Slim looked at me like how the hell did I know. But I’d heard him revise his orders to his boys in the middle of a pillage, and I thought he suddenly remembered this. “Right,” he said. “He was cleared all the way to Villa himself.”
“So why isn’t he sitting here with us, having some anisette?”
Slim shrugged again. “Arrogant prick of a Hun, I guess.”
“You offered to bring him?”
“Yup. Was told to. He declined. Said he had some things to do. Said he’d ride in on his own. I just told him where.”
I needed to be quick about suppressing it but I managed to keep the smile off my face. I figured it was like I’d figured. I said, “Any idea what his business is with Villa?”
Slim took a pull at his tin cup, let the anisette slide down, relaxed with the burn, looked out at the night beyond the door, and without looking back to me, he said, “Don’t know.”
All that preamble. A real “Don’t know” would’ve come quick, it seemed to me. “What is it, Slim?”
“I don’t like the Huns,” he said.
“What do they want with Villa?”
“Don’t know.”
I believed him this time. I said, “But you worry.”

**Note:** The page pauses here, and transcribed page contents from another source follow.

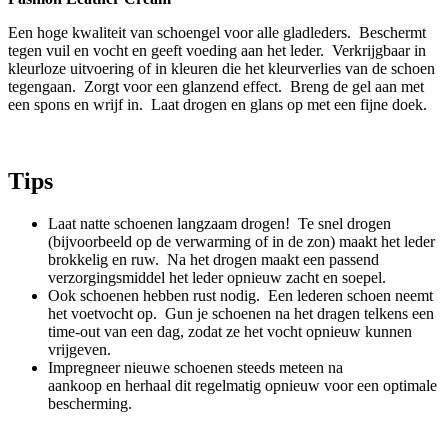
Een hoge kwaliteit van schoengel voor alle gladleders. Beschermt
tegen vuil en vocht en geeft voeding aan het leder. Verkrijgbaar in
kleurloze uitvoering of in kleuren die het kleurverlies van de schoen
tegengaan. Zorgt voor een glanzend effect. Breng de gel aan met
een spons en wrijf in. Laat drogen en glans op met een fijne doek.
Tips
Laat natte schoenen langzaam drogen! Te snel drogen
(bijvoorbeeld op de verwarming of in de zon) maakt het leder
brokkelig en ruw. Na het drogen maakt een passend
verzorgingsmiddel het leder opnieuw zacht en soepel.
Ook schoenen hebben rust nodig. Een lederen schoen neemt
het voetvocht op. Gun je schoenen na het dragen telkens een
time-out van een dag, zodat ze het vocht opnieuw kunnen
vrijgeven.
Impregneer nieuwe schoenen steeds meteen na
aankoop en herhaal dit regelmatig opnieuw voor een optimale
bescherming.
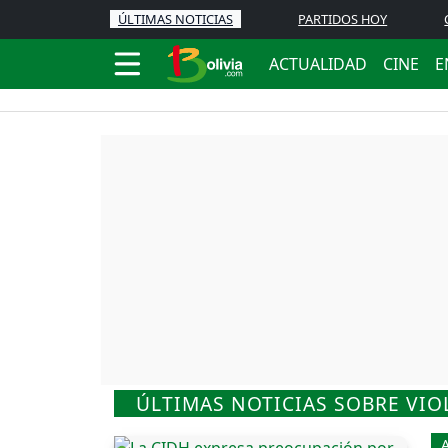
ÚLTIMAS NOTICIAS
PARTIDOS HOY
ACTUALIDAD
CINE
E
ÚLTIMAS NOTICIAS SOBRE VIO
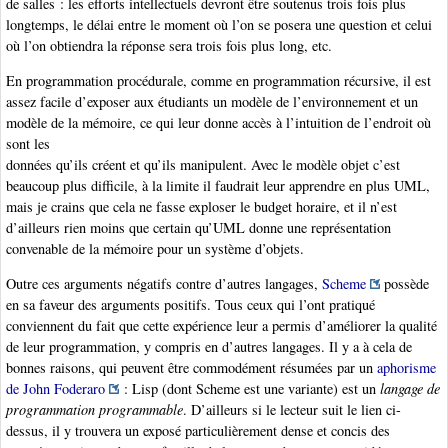
de salles : les efforts intellectuels devront être soutenus trois fois plus
longtemps, le délai entre le moment où l’on se posera une question et celui
où l’on obtiendra la réponse sera trois fois plus long, etc.
En programmation procédurale, comme en programmation récursive, il est
assez facile d’exposer aux étudiants un modèle de l’environnement et un
modèle de la mémoire, ce qui leur donne accès à l’intuition de l’endroit où
sont les
données qu’ils créent et qu’ils manipulent. Avec le modèle objet c’est
beaucoup plus difficile, à la limite il faudrait leur apprendre en plus UML,
mais je crains que cela ne fasse exploser le budget horaire, et il n’est
d’ailleurs rien moins que certain qu’UML donne une représentation
convenable de la mémoire pour un système d’objets.
Outre ces arguments négatifs contre d’autres langages,
Scheme
possède
en sa faveur des arguments positifs. Tous ceux qui l’ont pratiqué
conviennent du fait que cette expérience leur a permis d’améliorer la qualité
de leur programmation, y compris en d’autres langages. Il y a à cela de
bonnes raisons, qui peuvent être commodément résumées par un
aphorisme
de John Foderaro
: Lisp (dont Scheme est une variante) est un
langage de
programmation programmable
. D’ailleurs si le lecteur suit le lien ci-
dessus, il y trouvera un exposé particulièrement dense et concis des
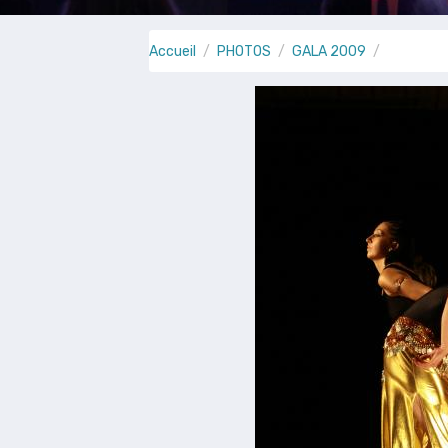
Accueil
PHOTOS
GALA 2009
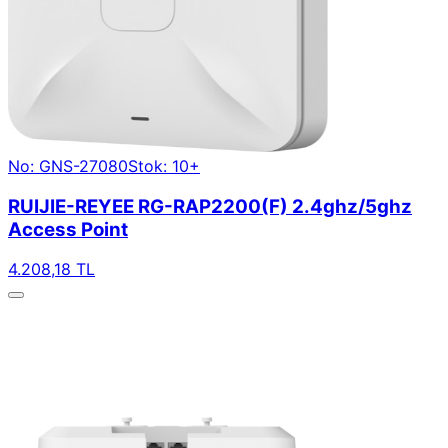
No: GNS-27080
Stok: 10+
RUIJIE-REYEE RG-RAP2200(F) 2.4ghz/5ghz
Access Point
4.208,18 TL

“You see those boys in Europe and the guy they got rattling their sabers?”
“Not a Woody Wilson,” I said.
“The Kaiser could even provoke Woody Wilson into being somebody he ain’t. Not sure how good Wilson would do at that.” Slim was still talking into the night.
“If Vera Cruz is any indication…” I let Slim finish the thought in his own head.
“Like I say.”
We drank. We burned. We watched the stars. I finally decided I might need some help in Villa’s camp.
So I said, “I talked to Mensinger along the way up here.”
Slim turned to me.
He waited. I let it rest for a moment.
“About coffee?” Slim said.
It took me a moment to remember I’d told him about the Canadian. “Sure. I sold him a bag of beans.”